Die Regierung jedes Mitgliedstaates kann dem Rat Entwürfe zur Änderung der Verträge, auf denen die Allianz beruht, vorlegen. Die Änderungen treten in Kraft, nachdem sie von allen Mitgliedstaaten gemäß ihrer verfassungsrechtlichen Vorschriften ratifiziert worden sind.


Artikel 11:

Dieser Vertrag hat unbeschränkte Laufzeit.


Artikel 12:

Ein Austritt aus diesem Vertrag ist nur möglich, sofern ein triftiger Grund vorliegt und auch nach Konsultierung des Bündnisrates keine Einigung erzielt werden konnte.


Artikel 13:

(1) Dieser Vertrag bedarf der Ratifikation durch die Hohen Vertragsparteien gemäß ihrer verfassungsrechtlichen Vorschriften.
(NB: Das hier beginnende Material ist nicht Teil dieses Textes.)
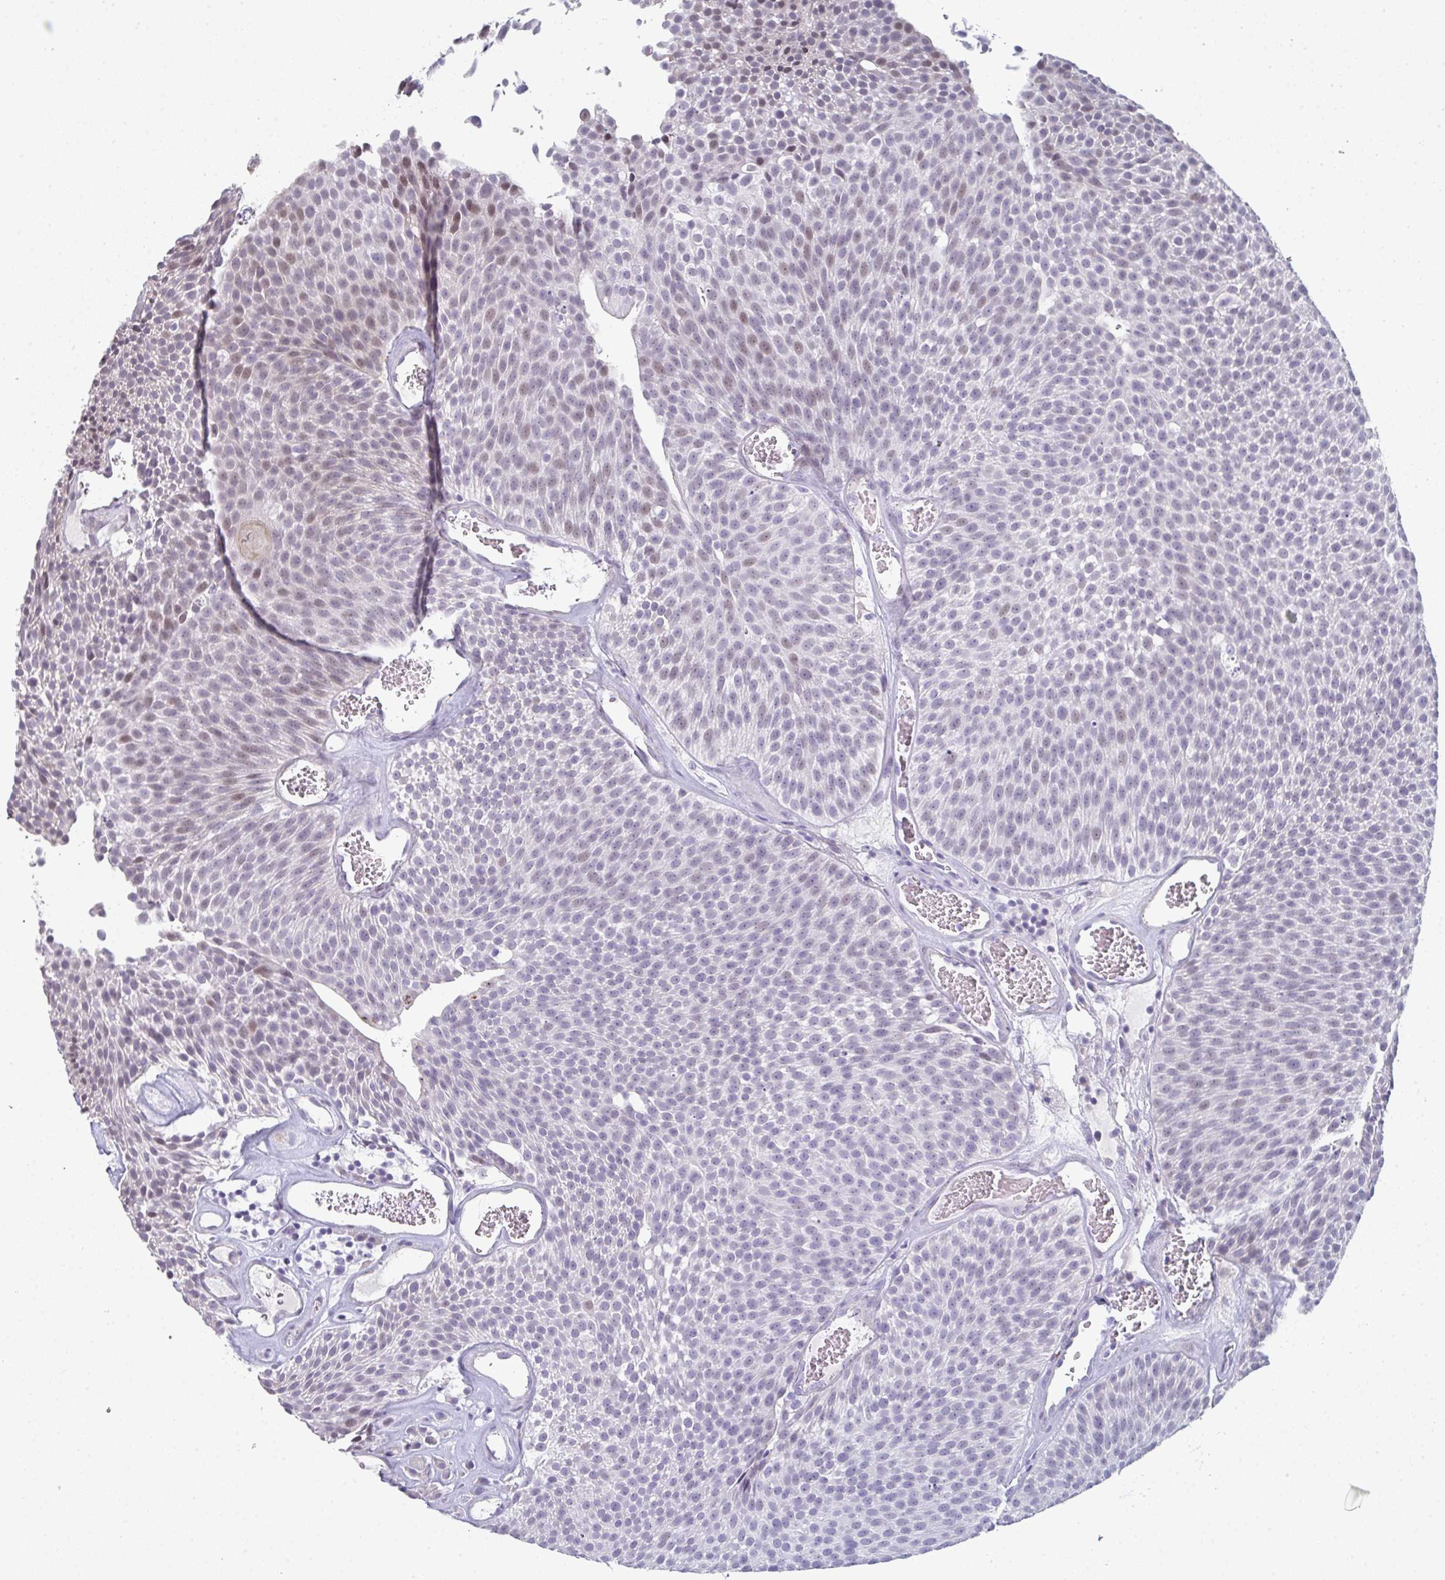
{"staining": {"intensity": "weak", "quantity": "<25%", "location": "nuclear"}, "tissue": "urothelial cancer", "cell_type": "Tumor cells", "image_type": "cancer", "snomed": [{"axis": "morphology", "description": "Urothelial carcinoma, Low grade"}, {"axis": "topography", "description": "Urinary bladder"}], "caption": "There is no significant expression in tumor cells of urothelial carcinoma (low-grade). (DAB (3,3'-diaminobenzidine) immunohistochemistry with hematoxylin counter stain).", "gene": "A1CF", "patient": {"sex": "female", "age": 79}}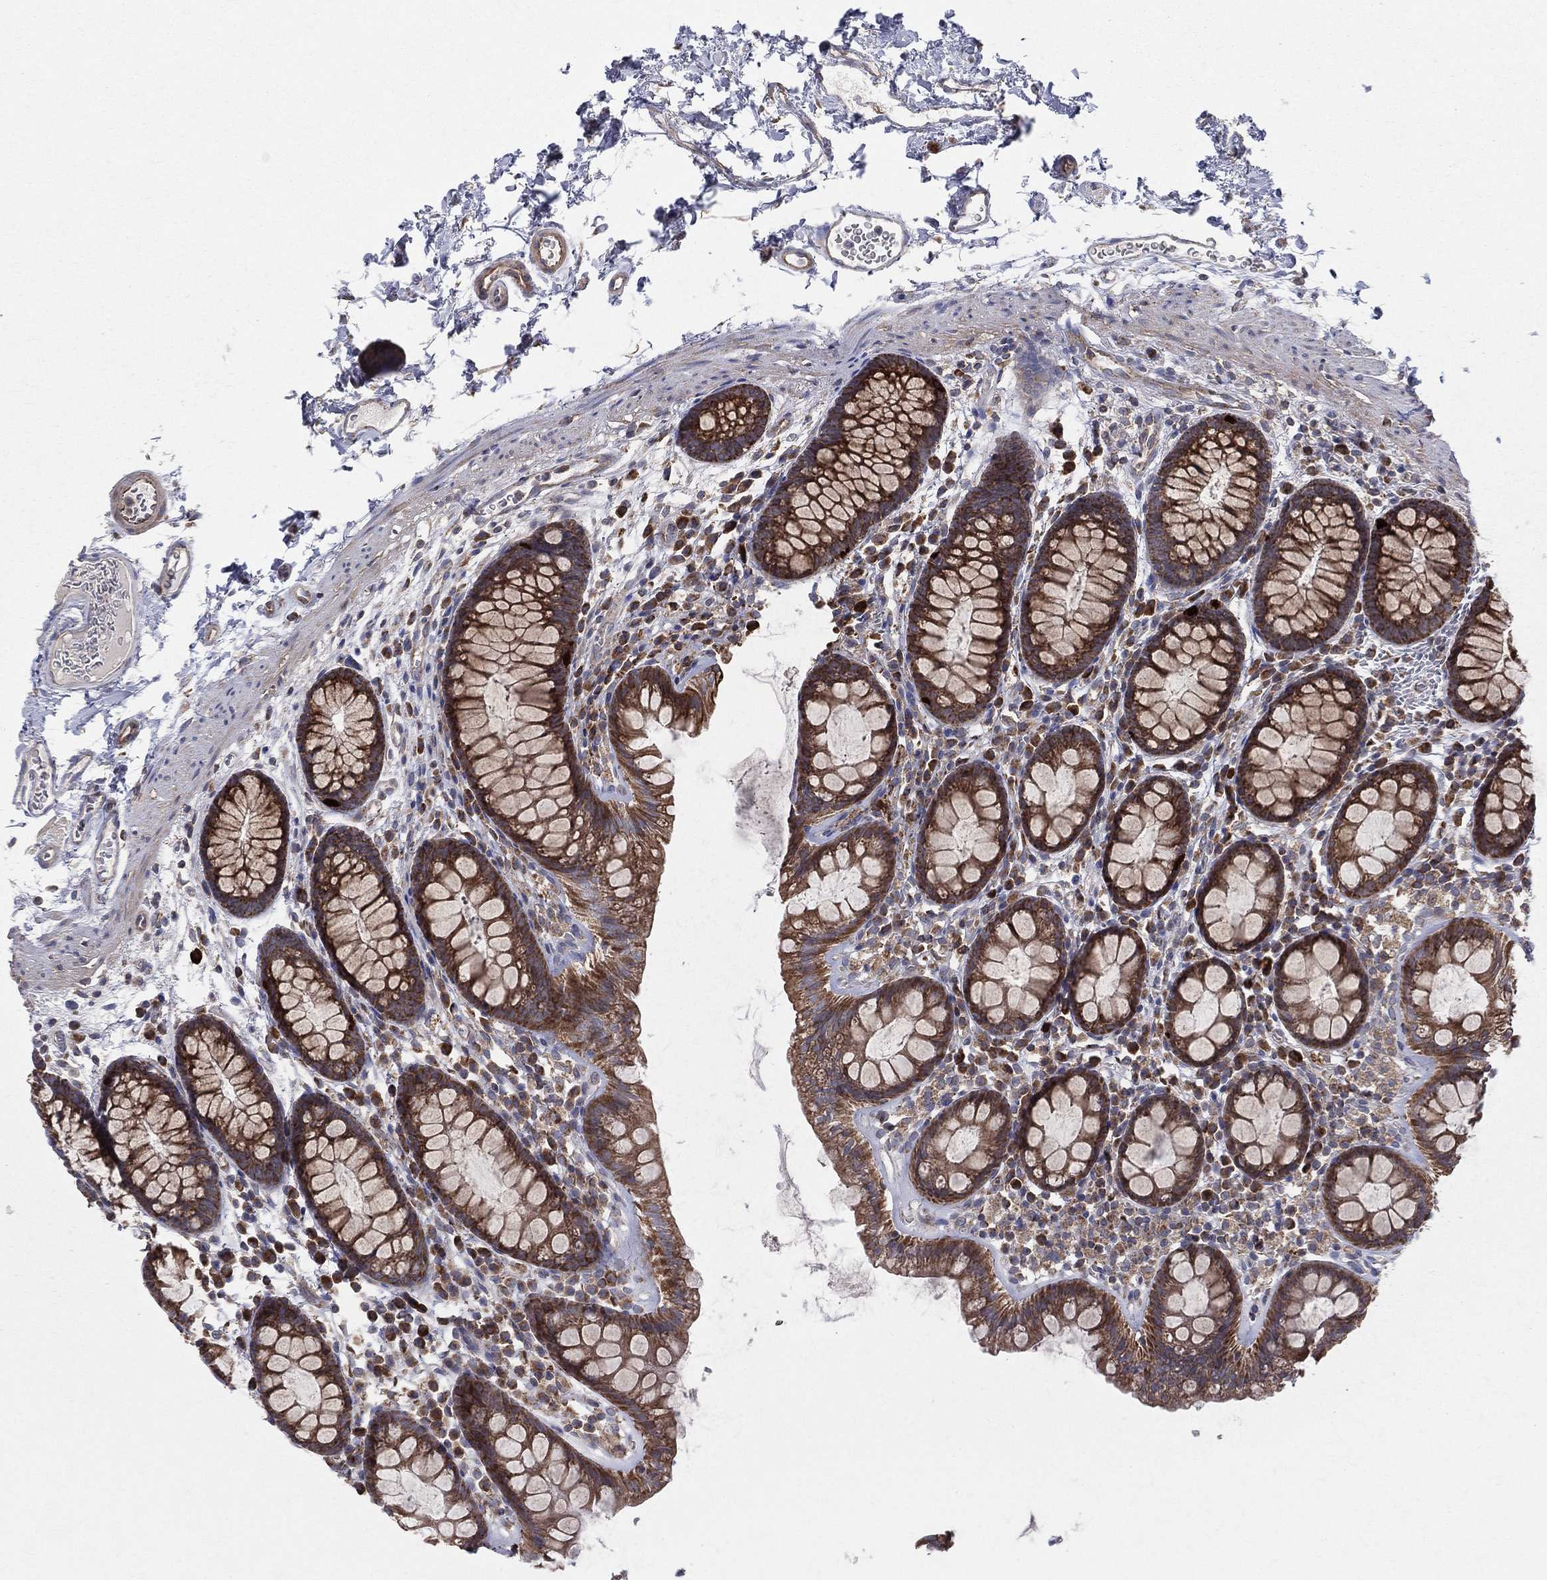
{"staining": {"intensity": "moderate", "quantity": "25%-75%", "location": "cytoplasmic/membranous"}, "tissue": "colon", "cell_type": "Endothelial cells", "image_type": "normal", "snomed": [{"axis": "morphology", "description": "Normal tissue, NOS"}, {"axis": "topography", "description": "Colon"}], "caption": "The photomicrograph shows staining of normal colon, revealing moderate cytoplasmic/membranous protein positivity (brown color) within endothelial cells. The staining is performed using DAB brown chromogen to label protein expression. The nuclei are counter-stained blue using hematoxylin.", "gene": "MIX23", "patient": {"sex": "male", "age": 76}}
Die Ratifikationsurkunden werden bei den Regierungen der Vertragspartner hinterlegt.

(2) Dieser Vertrag tritt am 22. September 2002 in Kraft, sofern alle Ratifikationsurkunden hinterlegt worden sind, oder andernfalls am ersten Tag des auf die Hinterlegung der letzten Ratifikationsurkunde folgenden Monats.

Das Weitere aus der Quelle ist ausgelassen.